Le indagini epidemiologiche stimano che in Italia ci siano circa 350.000 tra bambini, adolescenti e adulti con Disturbo Specifico dell’Apprendimento (DSA), un numero considerevole che rende conto dell’interesse sempre crescente per la tematica in ambito clinico e scolastico. La promulgazione della normativa nazionale, di direttive e di circolari ministeriali ha avuto il sicuro merito di attirare l’attenzione anche sugli altri disturbi del neurosviluppo e sulle difficoltà scolastiche di varia natura agevolando così l’erogazione di risorse anche per la formazione qualificata nell’ambito dei bisogni educativi. In questo modo si è assistito ad un aumento delle competenze piuttosto rapido a vantaggio della qualità dell’insegnamento e dell’intervento nell’ambito del potenziamento. Tale normativa ha avuto anche il merito di creare una “macroéquipe” di lavoro formata da famiglia, clinico e insegnante. Finalmente la scuola, la famiglia e i clinici che si occupano degli apprendimenti hanno gli strumenti per interagire in maniera strutturata e sinergica a vantaggio della qualità complessiva dell’intervento.

Già nel 1997 l’Unesco usava il concetto di Bisogno Educativo Speciale non solo per coloro che erano inclusi nelle categorie della disabilità, ma anche per aiutare quegli studenti che “vanno male a scuola” per molteplici ragioni che impediscono loro un successo formativo ottimale.                                    

La diagnosi di DSA non è un processo semplice, soprattutto per l’indagine dei fattori di esclusione e per la frequente comorbidità con altre condizioni cliniche. Tale complessità richiede competenze multidisciplinari e una stretta collaborazione tra alunni, famiglie, scuola e clinici.

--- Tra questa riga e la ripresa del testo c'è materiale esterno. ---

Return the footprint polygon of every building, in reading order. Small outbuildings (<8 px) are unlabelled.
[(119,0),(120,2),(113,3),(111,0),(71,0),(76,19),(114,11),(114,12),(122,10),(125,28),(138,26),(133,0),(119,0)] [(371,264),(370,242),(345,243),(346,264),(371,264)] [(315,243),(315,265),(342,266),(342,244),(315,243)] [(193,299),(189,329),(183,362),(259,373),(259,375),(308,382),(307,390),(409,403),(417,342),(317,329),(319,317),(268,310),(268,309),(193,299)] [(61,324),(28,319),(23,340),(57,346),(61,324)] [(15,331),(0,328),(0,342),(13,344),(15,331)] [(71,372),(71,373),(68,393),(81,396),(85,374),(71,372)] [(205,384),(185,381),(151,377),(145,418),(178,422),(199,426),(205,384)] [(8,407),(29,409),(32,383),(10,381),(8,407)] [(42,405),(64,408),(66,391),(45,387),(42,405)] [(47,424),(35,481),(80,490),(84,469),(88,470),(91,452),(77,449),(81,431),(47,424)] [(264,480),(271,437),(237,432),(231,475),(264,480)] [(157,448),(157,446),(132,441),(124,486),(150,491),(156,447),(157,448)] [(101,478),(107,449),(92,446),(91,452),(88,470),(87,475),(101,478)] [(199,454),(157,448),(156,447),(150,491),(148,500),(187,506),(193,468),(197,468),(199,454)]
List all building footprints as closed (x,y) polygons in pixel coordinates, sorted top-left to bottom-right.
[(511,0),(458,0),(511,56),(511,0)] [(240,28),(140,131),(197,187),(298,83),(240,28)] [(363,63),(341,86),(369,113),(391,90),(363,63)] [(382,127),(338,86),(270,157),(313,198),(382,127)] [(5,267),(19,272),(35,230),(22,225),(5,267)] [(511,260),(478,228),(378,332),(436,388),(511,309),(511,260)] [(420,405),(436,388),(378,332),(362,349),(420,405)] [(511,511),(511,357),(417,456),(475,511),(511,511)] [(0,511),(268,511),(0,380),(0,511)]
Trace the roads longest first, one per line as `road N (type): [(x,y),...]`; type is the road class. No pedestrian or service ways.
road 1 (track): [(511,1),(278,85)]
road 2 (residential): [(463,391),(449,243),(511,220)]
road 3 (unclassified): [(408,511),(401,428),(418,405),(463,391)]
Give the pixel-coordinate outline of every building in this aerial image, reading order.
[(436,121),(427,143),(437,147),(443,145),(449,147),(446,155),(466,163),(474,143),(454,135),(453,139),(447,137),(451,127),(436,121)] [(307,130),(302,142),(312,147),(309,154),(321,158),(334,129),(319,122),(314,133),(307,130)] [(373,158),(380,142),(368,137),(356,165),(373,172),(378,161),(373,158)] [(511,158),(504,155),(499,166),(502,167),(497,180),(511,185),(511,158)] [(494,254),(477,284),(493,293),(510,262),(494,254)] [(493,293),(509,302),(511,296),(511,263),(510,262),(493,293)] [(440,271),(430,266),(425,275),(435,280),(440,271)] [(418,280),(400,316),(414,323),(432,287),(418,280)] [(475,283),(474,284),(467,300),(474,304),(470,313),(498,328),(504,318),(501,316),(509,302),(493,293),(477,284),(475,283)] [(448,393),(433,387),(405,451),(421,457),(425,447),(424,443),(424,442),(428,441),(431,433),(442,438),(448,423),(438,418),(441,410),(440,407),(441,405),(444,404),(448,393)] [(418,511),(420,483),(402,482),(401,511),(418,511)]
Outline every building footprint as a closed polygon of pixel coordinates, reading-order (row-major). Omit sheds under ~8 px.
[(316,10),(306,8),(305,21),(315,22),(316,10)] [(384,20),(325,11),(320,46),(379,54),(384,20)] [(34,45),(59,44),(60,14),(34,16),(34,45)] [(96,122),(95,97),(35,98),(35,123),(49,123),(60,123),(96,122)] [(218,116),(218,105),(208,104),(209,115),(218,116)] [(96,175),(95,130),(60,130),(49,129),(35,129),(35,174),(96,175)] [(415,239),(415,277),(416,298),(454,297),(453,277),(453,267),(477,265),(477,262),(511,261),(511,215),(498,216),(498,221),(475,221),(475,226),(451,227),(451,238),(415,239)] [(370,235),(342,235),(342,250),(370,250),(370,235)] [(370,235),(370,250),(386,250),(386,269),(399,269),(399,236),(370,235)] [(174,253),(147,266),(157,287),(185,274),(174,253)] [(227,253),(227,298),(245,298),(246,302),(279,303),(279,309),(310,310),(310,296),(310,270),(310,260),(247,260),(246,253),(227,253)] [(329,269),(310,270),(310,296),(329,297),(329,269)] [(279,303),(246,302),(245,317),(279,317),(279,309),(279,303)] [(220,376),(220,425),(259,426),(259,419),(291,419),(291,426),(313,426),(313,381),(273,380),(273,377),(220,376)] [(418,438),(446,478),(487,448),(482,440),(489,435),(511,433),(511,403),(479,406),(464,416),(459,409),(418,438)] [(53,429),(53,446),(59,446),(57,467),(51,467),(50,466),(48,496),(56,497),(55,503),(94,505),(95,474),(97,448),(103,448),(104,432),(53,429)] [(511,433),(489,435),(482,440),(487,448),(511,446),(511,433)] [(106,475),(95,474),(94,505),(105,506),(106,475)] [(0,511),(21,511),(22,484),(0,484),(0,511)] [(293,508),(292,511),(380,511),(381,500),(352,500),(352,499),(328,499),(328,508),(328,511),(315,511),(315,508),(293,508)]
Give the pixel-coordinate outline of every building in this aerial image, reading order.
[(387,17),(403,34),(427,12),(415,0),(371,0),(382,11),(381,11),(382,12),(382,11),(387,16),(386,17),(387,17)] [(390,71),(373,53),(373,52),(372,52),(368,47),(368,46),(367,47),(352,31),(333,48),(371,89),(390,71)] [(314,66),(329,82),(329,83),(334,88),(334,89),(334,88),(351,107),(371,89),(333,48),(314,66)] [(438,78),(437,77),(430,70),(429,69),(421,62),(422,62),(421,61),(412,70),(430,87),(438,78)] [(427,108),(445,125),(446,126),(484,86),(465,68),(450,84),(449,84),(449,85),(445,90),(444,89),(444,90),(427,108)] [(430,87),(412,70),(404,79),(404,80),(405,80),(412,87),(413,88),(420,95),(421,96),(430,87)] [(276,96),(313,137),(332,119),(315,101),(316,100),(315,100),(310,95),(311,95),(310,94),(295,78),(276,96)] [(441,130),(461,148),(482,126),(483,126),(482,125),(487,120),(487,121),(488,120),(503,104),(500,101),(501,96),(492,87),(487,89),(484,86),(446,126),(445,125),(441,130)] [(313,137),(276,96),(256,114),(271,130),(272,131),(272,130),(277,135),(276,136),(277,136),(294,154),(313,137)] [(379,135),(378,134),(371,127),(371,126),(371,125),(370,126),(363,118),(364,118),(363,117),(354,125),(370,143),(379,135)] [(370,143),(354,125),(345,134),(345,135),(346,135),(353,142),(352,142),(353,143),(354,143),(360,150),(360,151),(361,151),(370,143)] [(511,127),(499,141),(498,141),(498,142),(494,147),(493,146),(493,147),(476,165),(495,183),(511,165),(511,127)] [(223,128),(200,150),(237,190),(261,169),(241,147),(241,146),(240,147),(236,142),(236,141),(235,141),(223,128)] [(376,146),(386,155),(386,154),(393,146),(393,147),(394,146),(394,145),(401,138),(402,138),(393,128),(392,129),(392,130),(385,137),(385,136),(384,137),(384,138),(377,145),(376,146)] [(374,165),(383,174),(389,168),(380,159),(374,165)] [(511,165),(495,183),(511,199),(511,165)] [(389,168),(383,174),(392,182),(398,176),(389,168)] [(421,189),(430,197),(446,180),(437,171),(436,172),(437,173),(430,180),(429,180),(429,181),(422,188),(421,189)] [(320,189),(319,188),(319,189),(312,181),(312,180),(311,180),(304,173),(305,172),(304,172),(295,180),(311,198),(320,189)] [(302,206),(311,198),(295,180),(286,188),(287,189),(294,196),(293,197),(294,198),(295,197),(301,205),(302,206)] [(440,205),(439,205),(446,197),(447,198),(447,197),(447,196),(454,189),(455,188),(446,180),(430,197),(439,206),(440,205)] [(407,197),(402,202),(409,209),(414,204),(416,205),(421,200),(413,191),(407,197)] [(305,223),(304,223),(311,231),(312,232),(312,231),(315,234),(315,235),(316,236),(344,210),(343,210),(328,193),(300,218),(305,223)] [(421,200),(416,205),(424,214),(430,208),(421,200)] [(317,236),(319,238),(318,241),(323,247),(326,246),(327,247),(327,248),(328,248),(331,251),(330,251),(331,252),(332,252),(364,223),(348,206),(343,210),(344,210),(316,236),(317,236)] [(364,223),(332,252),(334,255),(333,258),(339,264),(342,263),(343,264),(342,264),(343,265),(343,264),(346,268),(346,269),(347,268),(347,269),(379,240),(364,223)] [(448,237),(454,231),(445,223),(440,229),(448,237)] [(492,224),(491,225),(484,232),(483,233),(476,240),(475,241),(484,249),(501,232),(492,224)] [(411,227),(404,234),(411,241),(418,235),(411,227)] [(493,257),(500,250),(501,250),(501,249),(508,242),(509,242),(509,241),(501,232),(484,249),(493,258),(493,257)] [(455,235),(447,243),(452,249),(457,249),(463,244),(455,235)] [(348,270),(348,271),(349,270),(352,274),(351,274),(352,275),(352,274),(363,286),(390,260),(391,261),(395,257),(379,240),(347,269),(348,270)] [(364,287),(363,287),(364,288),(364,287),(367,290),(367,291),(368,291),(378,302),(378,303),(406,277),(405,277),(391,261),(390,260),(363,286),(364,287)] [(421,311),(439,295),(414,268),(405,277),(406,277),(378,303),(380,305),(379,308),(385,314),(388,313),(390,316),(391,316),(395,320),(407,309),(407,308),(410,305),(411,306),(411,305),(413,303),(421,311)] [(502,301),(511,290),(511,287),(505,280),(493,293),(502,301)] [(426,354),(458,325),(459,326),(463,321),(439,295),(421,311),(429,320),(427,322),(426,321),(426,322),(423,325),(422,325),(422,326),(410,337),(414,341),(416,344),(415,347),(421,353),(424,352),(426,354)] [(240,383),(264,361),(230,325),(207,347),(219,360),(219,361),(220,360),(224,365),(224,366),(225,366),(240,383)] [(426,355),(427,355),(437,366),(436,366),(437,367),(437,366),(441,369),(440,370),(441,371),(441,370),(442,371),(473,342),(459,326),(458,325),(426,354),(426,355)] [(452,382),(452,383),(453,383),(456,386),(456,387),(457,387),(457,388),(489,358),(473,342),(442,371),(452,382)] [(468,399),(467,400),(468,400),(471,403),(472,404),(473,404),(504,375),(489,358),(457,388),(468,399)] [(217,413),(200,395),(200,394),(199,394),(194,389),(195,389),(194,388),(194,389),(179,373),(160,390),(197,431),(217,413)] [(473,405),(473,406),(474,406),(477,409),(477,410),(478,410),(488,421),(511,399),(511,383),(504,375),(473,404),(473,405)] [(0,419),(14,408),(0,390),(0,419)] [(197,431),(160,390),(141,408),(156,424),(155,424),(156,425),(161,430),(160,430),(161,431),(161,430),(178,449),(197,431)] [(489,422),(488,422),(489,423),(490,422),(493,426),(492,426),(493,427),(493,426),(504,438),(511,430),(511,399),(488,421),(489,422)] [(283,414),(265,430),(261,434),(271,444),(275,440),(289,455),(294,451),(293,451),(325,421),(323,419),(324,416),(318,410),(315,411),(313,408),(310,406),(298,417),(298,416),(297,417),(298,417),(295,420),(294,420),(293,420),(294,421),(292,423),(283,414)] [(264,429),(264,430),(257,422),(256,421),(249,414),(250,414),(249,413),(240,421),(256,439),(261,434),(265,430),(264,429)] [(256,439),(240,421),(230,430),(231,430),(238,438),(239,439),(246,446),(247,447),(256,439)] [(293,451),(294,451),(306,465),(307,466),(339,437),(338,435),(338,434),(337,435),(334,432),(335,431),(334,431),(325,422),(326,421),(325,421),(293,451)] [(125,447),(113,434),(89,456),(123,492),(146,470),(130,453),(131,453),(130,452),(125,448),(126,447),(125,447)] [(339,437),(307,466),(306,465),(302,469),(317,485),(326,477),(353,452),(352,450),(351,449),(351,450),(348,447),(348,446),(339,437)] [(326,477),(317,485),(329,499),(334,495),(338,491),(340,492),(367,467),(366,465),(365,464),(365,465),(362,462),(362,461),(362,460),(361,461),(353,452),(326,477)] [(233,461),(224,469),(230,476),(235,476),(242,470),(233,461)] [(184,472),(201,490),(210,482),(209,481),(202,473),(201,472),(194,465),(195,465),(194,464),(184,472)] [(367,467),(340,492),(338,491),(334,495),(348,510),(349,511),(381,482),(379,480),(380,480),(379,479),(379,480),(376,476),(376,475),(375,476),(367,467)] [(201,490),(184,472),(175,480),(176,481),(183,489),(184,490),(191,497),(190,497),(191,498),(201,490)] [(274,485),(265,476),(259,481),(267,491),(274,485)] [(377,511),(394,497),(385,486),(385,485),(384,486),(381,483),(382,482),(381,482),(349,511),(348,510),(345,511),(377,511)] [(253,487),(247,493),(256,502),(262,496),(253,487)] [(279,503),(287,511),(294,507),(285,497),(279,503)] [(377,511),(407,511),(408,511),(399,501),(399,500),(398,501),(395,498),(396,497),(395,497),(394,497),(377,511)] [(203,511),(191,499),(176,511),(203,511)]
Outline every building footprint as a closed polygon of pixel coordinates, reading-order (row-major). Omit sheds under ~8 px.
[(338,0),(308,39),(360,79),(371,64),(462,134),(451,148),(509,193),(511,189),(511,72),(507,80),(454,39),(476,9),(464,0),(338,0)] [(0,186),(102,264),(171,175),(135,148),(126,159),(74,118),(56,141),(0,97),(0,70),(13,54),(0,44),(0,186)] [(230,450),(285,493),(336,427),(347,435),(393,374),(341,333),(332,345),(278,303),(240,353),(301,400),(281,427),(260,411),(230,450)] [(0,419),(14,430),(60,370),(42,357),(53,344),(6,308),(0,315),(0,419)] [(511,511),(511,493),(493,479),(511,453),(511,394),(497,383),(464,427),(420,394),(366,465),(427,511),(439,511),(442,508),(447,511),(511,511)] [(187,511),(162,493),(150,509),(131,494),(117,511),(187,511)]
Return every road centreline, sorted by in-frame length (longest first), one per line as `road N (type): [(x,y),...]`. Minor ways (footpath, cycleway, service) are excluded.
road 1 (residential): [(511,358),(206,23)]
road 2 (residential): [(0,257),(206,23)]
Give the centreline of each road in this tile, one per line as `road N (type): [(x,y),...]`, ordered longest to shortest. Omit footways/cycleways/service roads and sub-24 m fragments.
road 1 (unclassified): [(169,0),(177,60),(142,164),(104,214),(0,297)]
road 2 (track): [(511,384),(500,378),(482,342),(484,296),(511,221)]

Per venire incontro ai colleghi che quotidianamente si trovano a gestire le difficoltà dei loro piccoli e meno piccoli pazienti, con l’intento di favorire le migliori condizioni di apprendimento anche in presenza di veri e propri disturbi, è stato redatto questo documento che cerca di affrontare in modo chiaro e semplice i dubbi e le domande che gli psicologi (ma non solo) impegnati nel percorso diagnostico e riabilitativo di tipo clinico si pongono. Occuparsi con serietà e professionalità dei pazienti con DSA significa avere competenze non esclusivamente in ambito psicologico e clinico, ma anche conoscere il contesto normativo. La tematica in questione investe aree certamente di pertinenza degli psicologi, ma anche di neuropsichiatri infantili, logopedisti, insegnanti di scuola primaria e secondaria, dirigenti e giuristi.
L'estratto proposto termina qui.